LocalSTProvider — sentence-transformers in-process adapter

Header

Use the pencil to edit title, status, priority, and owner. Changing status auto-prepends a changelog entry.

Why

The default provider for two scenarios: (1) query-time embedding in
josh-core, where Modal cold-start (10–30s) is unacceptable for
interactive latency, and (2) bulk embedding when a deployment has no
GPU/remote backend and must fall back to CPU. Without LocalSTProvider,
Josh deployments require Modal credentials or a TEI server to do
anything; with it, the substrate is fully usable on a single VM.

User stories

As a small-deployment operator, I want an embedding provider that works without external services so that I can run Josh on a single $30/mo VM.

As a developer, I want query-time embedding under 50ms on CPU so that interactive search stays snappy without GPUs.

Acceptance criteria (EARS)

When a `LocalSTProvider` is constructed, the system shall NOT load the model — load happens lazily on first `_ensure_loaded` call.
When `embed_documents` is called on a fresh provider, the system shall load the model in `asyncio.to_thread` so the event loop is not blocked.
Where the model is in `_MODELS_WITH_QUERY_PROMPT`, `embed_query` shall pass `prompt_name='query'`; otherwise it falls back to plain encoding.
When `embed_documents` is called with input longer than the model's max sequence length, the system shall truncate (sentence-transformers default) rather than raise.
Where the publisher ships custom HF modeling code requiring `trust_remote_code=True` (e.g., Snowflake/snowflake-arctic-embed-m-v2.0; the production default Arctic-L uses standard XLM-Roberta and does NOT require the flag), the system shall accept the flag at construction and forward it.
When `health_check` is called, the system shall load the model if not already loaded and return `True`; on load failure, return `False` (do not raise).

Success determiner

kindtest_file

Path

shared/josh_substrate/tests/embedding/test_provider_contract.py

Runner

uv run pytest shared/josh_substrate/tests/embedding -m 'contract and not live' -k local_st

Clarifications needed

None.

Out of scope

None.

Dependencies

Plan

Single module local_st.py.
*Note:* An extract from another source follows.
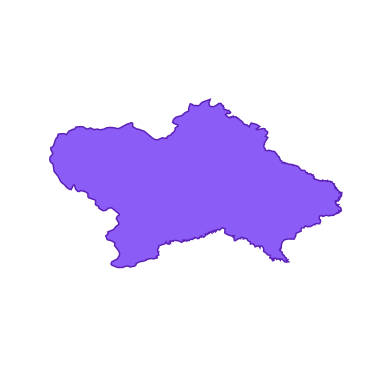 Nam Yuen, Ubon Ratchathani, Thailand, rotated 107°
{"feature_id": "78962969B1624057872614", "entity_name": "Nam Yuen", "entity_type": "district", "adm_level": 2, "iso_a3": "THA", "parent_name": "Thailand", "parent_adm1": "Ubon Ratchathani", "projection": "equal_earth", "projection_center": [105.061, 14.443], "detail": "fine", "context": "isolated", "style": "filled", "palette": "violet", "viewbox_px": 384, "rotation_deg": 107, "n_neighbors": 0, "source": "geoboundaries", "source_scale": "gbopen_adm2", "svg_char_len": 5999}
<svg xmlns="http://www.w3.org/2000/svg" viewBox="0 0 384 384"><g transform="rotate(107 192 192)"><path d="M152.3,47.9L149.1,48.5L149.7,49.1L149.4,49.2L149.7,50.5L148.8,50.1L148.9,51.5L147.9,52.4L147.9,53.3L147.2,53.6L147.0,55.3L146.4,55.1L146.4,56.1L145.9,55.8L146.0,56.4L144.8,56.6L144.0,58.1L142.7,58.3L142.9,59.2L141.4,61.1L141.3,61.9L141.9,62.7L141.4,63.0L141.9,64.8L141.5,65.5L142.0,65.6L141.5,66.1L142.4,66.8L142.2,68.0L142.8,69.3L142.5,70.4L143.1,70.4L143.0,71.1L143.7,71.4L143.6,72.1L144.1,72.7L143.6,73.7L143.9,74.2L143.6,76.6L144.0,78.0L143.4,79.5L143.0,79.1L142.2,80.1L141.4,79.9L140.9,81.2L140.2,81.4L140.7,82.7L140.0,83.1L140.6,87.2L140.0,87.4L140.4,87.8L139.9,88.1L140.0,88.8L138.4,90.5L139.3,93.8L136.5,98.1L136.4,101.5L136.9,102.0L136.8,103.2L136.5,103.3L136.9,103.7L136.4,104.8L137.4,107.8L137.0,108.4L137.0,111.5L137.5,111.6L136.8,112.5L137.3,112.7L137.1,113.0L137.6,114.3L136.3,115.0L135.9,116.7L132.9,119.0L132.2,120.8L130.5,122.6L130.6,123.3L129.3,124.4L129.2,126.0L129.7,127.2L129.4,129.2L129.8,129.8L129.6,131.0L130.6,132.1L130.6,134.2L129.3,134.6L128.2,136.2L126.8,137.0L125.0,136.6L124.1,137.1L117.7,135.4L117.3,138.2L113.8,136.9L112.4,137.2L111.3,140.5L110.3,140.7L110.4,142.3L113.5,148.2L113.2,149.0L109.5,146.3L108.5,150.2L108.7,155.5L113.0,156.5L111.9,158.6L111.8,162.5L110.3,164.1L107.7,170.5L108.0,171.1L107.2,171.9L108.1,174.3L107.5,174.8L108.2,174.9L108.3,176.0L109.0,176.1L109.0,177.3L110.0,177.4L110.0,178.9L108.2,182.7L106.4,181.6L106.6,180.2L105.3,178.4L104.6,178.3L103.8,179.7L103.2,180.8L103.8,182.3L103.3,183.9L103.8,184.9L103.6,185.6L102.0,186.1L101.0,187.4L100.4,187.2L100.0,189.0L99.0,189.9L98.9,190.7L99.6,192.3L102.5,194.5L104.2,196.4L104.8,199.3L104.1,200.7L102.7,201.7L98.1,201.7L103.1,208.4L105.2,209.7L106.0,209.6L108.0,211.5L107.9,212.8L108.8,215.4L108.1,217.7L108.2,219.5L112.5,219.6L115.7,219.0L118.1,221.8L122.0,224.2L125.1,229.2L127.9,230.8L131.0,231.0L131.7,229.3L132.0,225.3L133.1,224.7L135.7,226.8L137.1,226.3L140.3,226.9L141.5,228.2L143.6,228.9L145.7,231.4L147.4,232.2L148.0,231.8L148.4,232.4L148.8,236.1L152.1,240.1L152.7,242.8L151.8,246.1L147.9,255.2L147.6,261.3L147.9,263.0L147.1,267.0L146.2,268.1L143.8,268.8L143.3,269.9L146.2,274.0L152.4,280.2L153.1,281.4L153.4,285.5L154.2,289.2L155.5,292.3L157.7,294.7L159.5,298.3L159.4,300.5L161.0,304.2L160.4,307.8L162.6,310.7L161.6,314.9L161.9,317.3L163.8,322.0L166.4,322.7L166.9,324.3L169.9,327.5L173.7,328.8L173.7,331.6L175.0,335.4L176.0,336.9L178.9,336.8L181.1,337.8L188.6,338.0L191.2,340.0L192.9,339.2L196.1,336.2L200.1,337.9L202.9,337.4L204.6,336.1L206.1,333.0L212.7,329.8L216.0,324.8L220.1,320.9L221.4,318.8L222.2,316.3L224.4,313.0L225.2,309.8L225.0,308.2L220.2,307.5L219.7,306.5L223.4,304.0L224.8,301.5L224.6,300.2L223.0,298.4L223.0,293.7L223.8,291.2L226.9,290.1L227.7,289.3L228.0,281.8L232.1,280.7L232.6,280.0L233.0,277.2L234.7,276.2L235.1,275.0L235.9,271.7L235.6,270.7L234.5,268.8L232.0,267.3L230.6,264.4L234.4,254.9L235.0,254.8L237.1,256.3L239.6,256.6L242.8,253.1L244.5,252.6L247.5,254.8L250.8,256.0L254.9,260.9L256.2,259.8L259.2,261.6L262.3,259.2L262.3,254.3L263.1,250.8L265.9,250.4L269.4,245.4L271.6,243.3L274.0,242.9L277.7,243.8L282.3,248.3L284.5,248.4L285.4,247.3L285.9,240.8L284.3,235.9L282.5,233.9L281.4,231.5L281.9,229.4L279.7,225.2L277.9,224.2L277.0,224.5L274.5,222.4L271.8,217.4L270.9,216.8L270.8,215.9L269.7,215.5L268.9,214.3L267.5,211.5L267.1,208.9L265.5,207.0L265.5,206.2L264.9,206.0L264.0,207.2L261.9,205.3L260.5,206.3L258.8,206.4L258.8,207.2L257.2,208.2L254.8,207.5L253.3,208.2L249.2,202.5L247.3,202.2L248.8,200.4L248.7,199.4L248.1,199.3L248.4,198.6L247.6,198.4L247.5,197.6L246.4,197.9L245.8,198.9L245.1,198.4L245.1,197.4L244.4,196.6L244.9,195.7L243.4,194.7L242.6,190.5L243.2,187.1L241.9,186.3L240.9,186.8L240.5,186.3L240.2,185.3L241.1,185.1L240.5,184.3L240.4,183.1L240.0,183.3L240.1,184.1L239.8,183.9L240.1,182.2L239.2,181.7L239.2,180.4L237.8,180.0L237.1,177.5L235.9,177.1L235.6,176.1L234.9,176.2L234.4,174.0L235.0,172.9L234.0,171.5L232.7,171.3L232.5,170.3L232.0,170.8L231.1,170.0L231.9,167.7L229.6,166.3L228.2,166.9L228.3,165.1L227.4,164.9L227.1,164.1L225.9,164.5L226.1,163.2L225.0,162.8L225.3,161.0L223.9,161.6L223.5,160.6L223.9,159.8L222.2,159.8L222.2,158.9L223.3,158.0L222.7,157.5L221.2,157.7L221.2,157.1L220.1,156.3L220.3,154.4L217.4,152.8L217.5,149.6L221.4,148.8L221.8,148.2L222.4,145.3L222.5,140.7L221.7,140.0L221.5,138.9L223.2,139.4L223.8,138.3L226.1,137.2L226.0,136.5L223.2,134.0L222.4,132.8L222.4,131.8L221.0,131.6L220.7,130.8L220.8,129.4L221.9,129.2L220.8,127.6L220.6,126.0L222.1,124.4L222.7,121.6L224.7,120.9L223.9,119.6L224.1,117.4L226.0,115.6L224.3,113.4L224.6,111.5L225.4,110.7L223.5,110.8L223.4,109.2L224.2,107.8L225.9,106.6L227.9,106.2L228.6,103.6L230.0,101.4L229.6,98.8L230.3,98.3L232.3,98.4L232.2,94.9L233.0,94.7L233.3,96.4L233.5,95.1L234.1,94.5L233.4,93.7L231.3,93.9L230.9,92.4L231.7,91.3L230.8,90.6L230.9,89.8L230.3,88.9L231.4,87.6L230.2,87.5L229.9,86.0L231.6,83.2L231.5,81.3L230.6,79.5L230.4,80.6L229.0,80.5L229.8,81.4L229.6,82.1L228.7,81.8L227.4,82.7L227.4,83.8L225.7,85.4L225.7,86.3L225.3,86.4L224.7,87.9L223.3,88.0L222.4,90.7L221.8,91.0L221.8,90.5L221.0,90.5L221.1,91.1L220.0,91.1L219.4,90.3L216.2,91.1L213.3,91.1L210.7,89.6L208.9,86.6L207.2,80.6L203.5,80.0L201.1,80.4L197.5,76.2L194.9,77.1L194.1,76.4L193.5,74.4L191.5,74.0L191.1,73.0L191.5,72.7L191.4,70.9L190.9,70.6L190.6,68.8L187.5,65.9L187.3,64.9L186.8,65.2L186.0,64.2L185.0,60.6L182.3,60.5L181.1,61.1L180.9,62.2L179.0,62.9L177.5,62.8L176.5,60.8L177.1,60.2L176.9,59.4L175.1,57.1L174.7,53.6L174.1,53.3L172.9,49.7L171.0,48.5L170.4,47.4L169.7,47.6L169.7,46.4L168.9,46.0L169.0,45.5L168.5,45.2L167.5,45.8L167.7,45.4L167.1,44.8L167.6,44.8L167.0,44.1L166.4,44.7L166.0,44.0L164.9,44.3L163.7,45.1L162.6,48.7L161.5,48.2L162.4,49.8L161.9,50.2L161.4,49.8L161.4,50.9L160.2,51.4L159.6,52.4L158.2,52.1L158.1,51.5L158.6,50.9L157.6,50.5L157.8,49.6L156.6,49.7L156.6,49.0L155.9,48.7L155.2,48.7L155.4,49.5L154.3,50.2L153.7,48.8L152.0,48.8L152.3,47.9Z" fill="#8b5cf6" stroke="#5b21b6" stroke-width="1.5"/></g></svg>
SentenceTransformer import is local to
_ensure_loaded so the substrate's base import doesn't pull in torch
unconditionally. josh-substrate[local-st] extra carries the deps.
Lock for one-time model load is created lazily on first await to
avoid binding to a destroyed event loop in test contexts.

Tasks

5 of 5 done.

t1 LocalSTProvider class implementing the Protocol
t2 Lazy model load + asyncio bridge via to_thread
t3 Asymmetric query/document encoding for known prompt-aware models
t4 trust_remote_code support for Snowflake Arctic v2
t5 Contract suite passes against all-MiniLM-L6-v2 (test factory)

Changelog

2026-05-27T00:00:00Z verified→verified Acceptance criterion 5 clarified: the `trust_remote_code` example now notes that the production default (Arctic-L) does NOT require the flag — only models shipping custom HF modeling code (Arctic-M, etc.) do. No code change; documentation-only clarification after Phase 1 picked Arctic-L over Arctic-M.
2026-05-10T11:00:00Z planned→verified Adapter written; 12 contract tests pass against MiniLM in CI.